Abstract
In this thesis I have participated in an action research project in South Africa and Mozambique within their respective public health care. The “replication” of a system from one country to another, presents a wealth of problems. In this thesis a research is done in the context of the transfer of a routine health information reporting system from South Africa to Mozambique. This process requires adaptation of the system to the new context. Part of this context is the already existing legacy systems as entangled parts of a larger information infrastructure. The existing legacy systems consist of institutionalized routines in existence, and an objective of the new system is to deinstitutionalize these, and institutionalize new organizational routines. This effort is in conflict with the installed base that includes the old legacy systems.

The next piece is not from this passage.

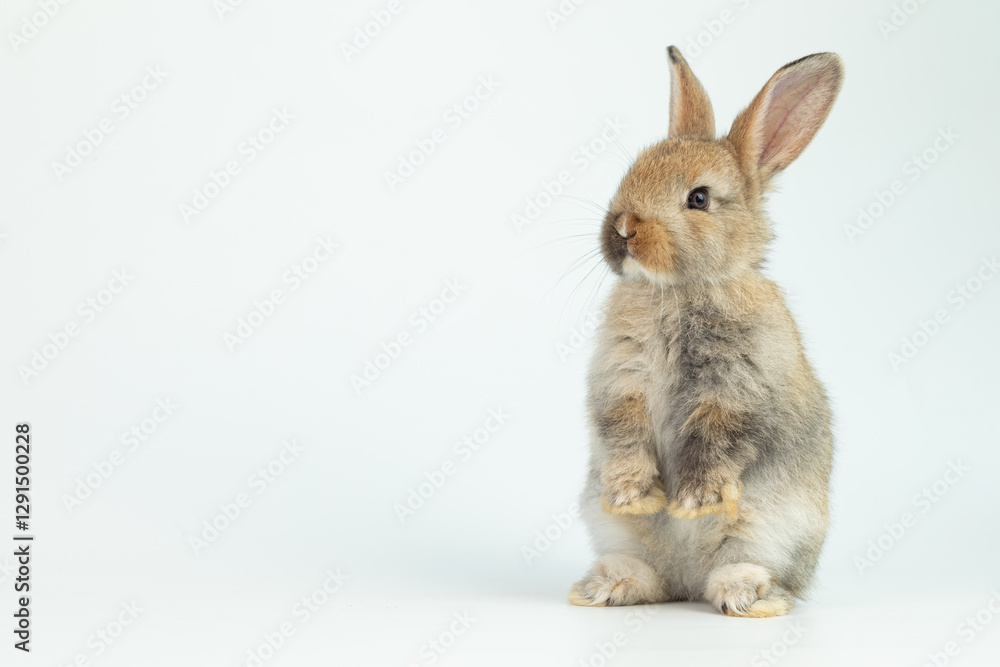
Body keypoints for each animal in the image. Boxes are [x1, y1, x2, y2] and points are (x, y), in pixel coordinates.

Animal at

To understand the tensions that arise as part of the effort necessary to align the new systems to the installed base, legacy theory will be used and evaluated.
Legacy systems theory has several methods for connecting the old to the new. One method is target database population, which consists of populating the new system with data from existing legacy systems by importing. As part of this thesis, a tool was developed to automate parts of the import process. The import process was highly complex and time consuming due to several legacy properties found in the existing systems; primarily lack of documentation, lack of interfaces and the general poor state of the existing systems. Data stored in the existing systems were found to be redundant, inconsistent, non-uniform and ambiguous. The tool is evaluated as a change tool in the context of legacy systems and information infrastructure theories. There are two steps in the use of the tool; import of data, enabling data previously hidden and unavailable to become visible, and analysis of the imported data to analysis and evaluate the existing systems. However, the tool was not found to act as a gateway, this due to lack of sustainability and support for continuous data import.
The existing systems and infrastructure is after completion of the import process evaluated by analyzing the data in the new system. The objective of the evaluation is to show the need for change of the health information systems within the organization. Several shortcomings of the existing systems emerged, including lack of flexibility, lack of integration, extensive fragmentation, problems in data collection, analysis and the use of data. There were also lack of conditions to enable new routines, sharing of information, and support for the heterogeneous user community.